The topics and politics addressed in literature have daily, material connections.

Do you spend a lot of time deciding on which book and how to craft it into booklook, or is it spur-of-the-moment?

I spend more time deciding on which books rather than how I’m going to represent their covers. I only do BIPOC-authored texts, but there are so many, they are so diverse, so beautiful, so important. When I decided to do an extra API booklook for every day in May because it is Asian Pacific Islander Heritage Month, I noticed I was thinking in the ways that I design course syllabi.
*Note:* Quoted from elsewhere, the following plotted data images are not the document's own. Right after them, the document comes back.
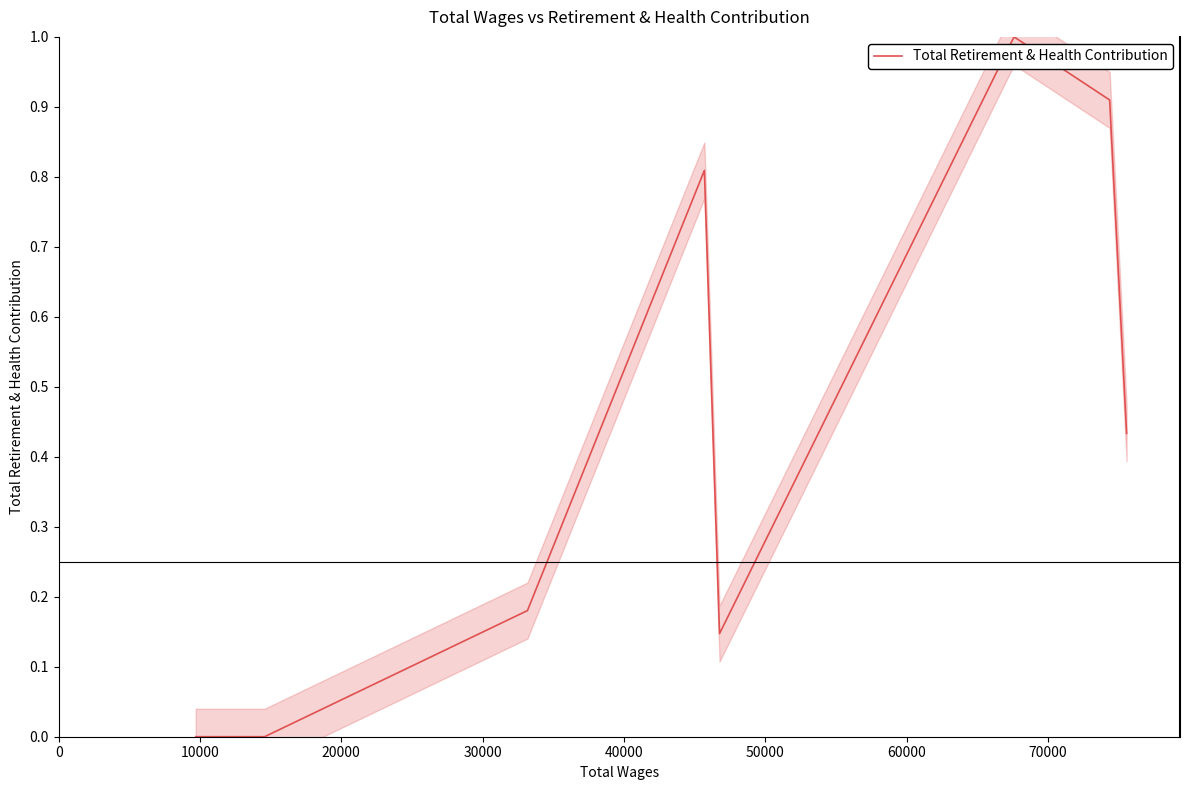

How many lines are shown in the chart?

1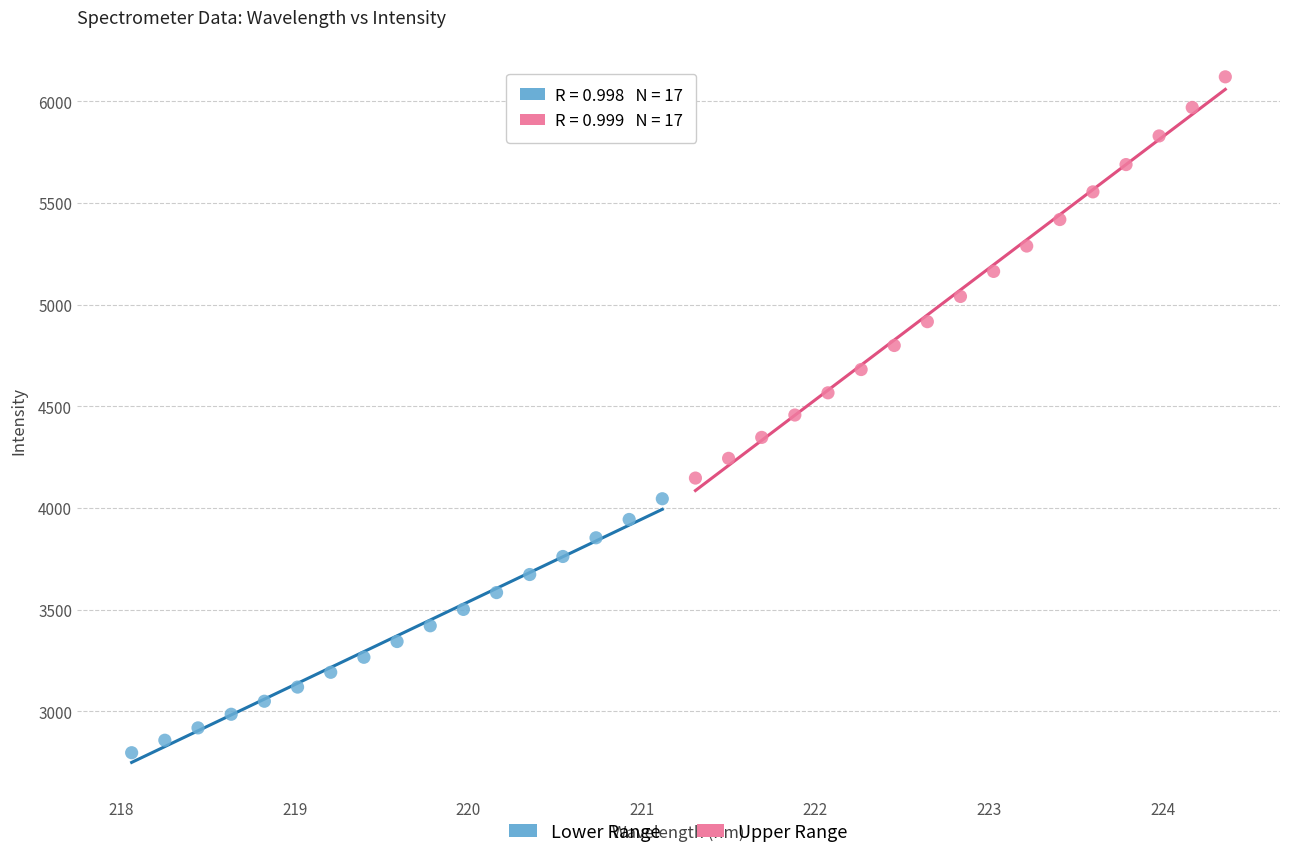

Which series contains the highest Y value?

Upper Range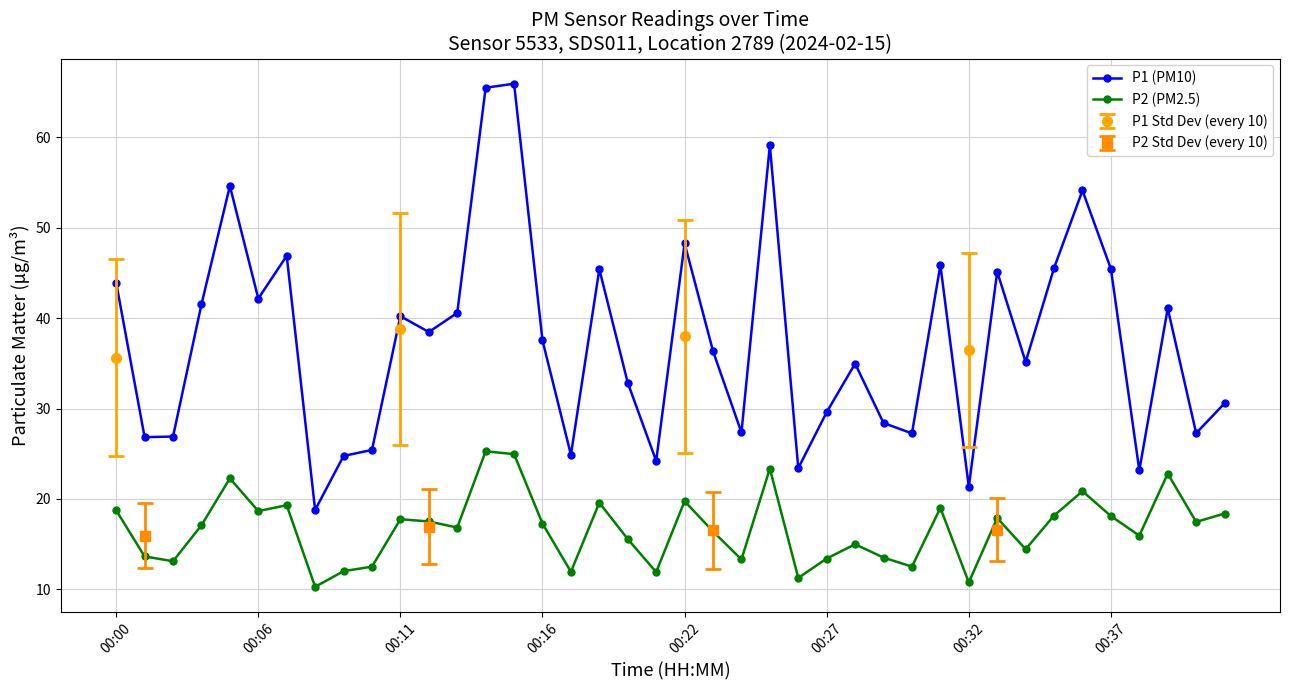

True or false: P2 (PM2.5) has more than 0 interior local peaks.

True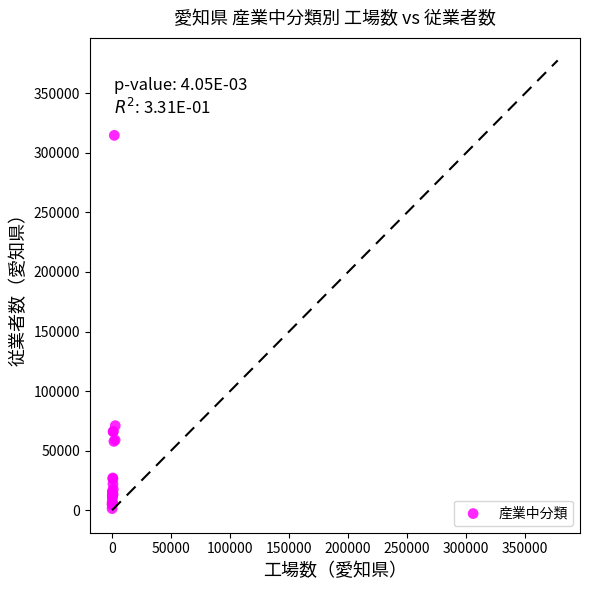

What Y value in the scatter plot is closest to 158033?

70999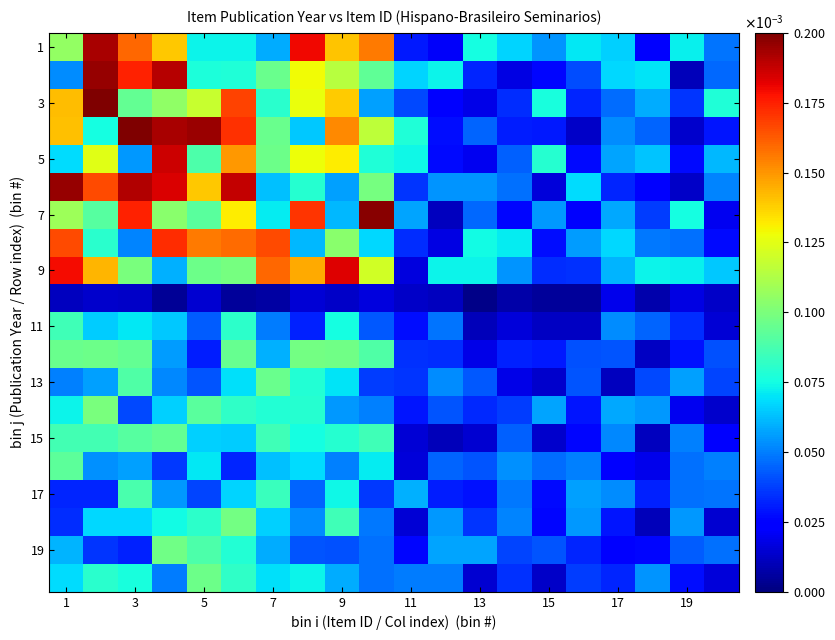

Which series has the largest range (max minus min)?

3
Having many South and South East Asian authors represented, biracial writers, adoptees, queer and trans writers, writers with disabilities, refugee writers, and all the intersections of these subjectivities and more. And then playwrights, non-fiction/scholarly writers, storyists, poets, graphic novelists; contemporary, speculative, horror, romance . . . .

My greatest shortcoming I know is in YA and young people’s literatures. I’m trying to learn more. Ha, my makeup looks seem more serious and important than they really are, I guess.

What are you most looking forward to when social distancing restrictions are loosened?

Walking my very naughty dog who has not been outside the yard much. He gets so stressed when he sees another dog but then can’t meet it. And of course there is no nose-to-nose contact these days. Our other dog has been on daily walks because she is oblivious to other animals. So it is unfair.

Have you reached the limit of how much you can engage with your audience via social media or are you still finding new ways to make that connection?

I think I’m always getting different opportunities. I’m judging a drawing contest right now through the Writers’ Trust, based on Spring book releases. I’ll run a writing workshop in early June through a festival that I was supposed to take part in, but that was cancelled. Some of my U.S. tour events have gone online, but it’s cool because now we’re thinking of event times so that people in Asia can also participate. And I’m also attending a lot of online readings and book events, which are fabulous.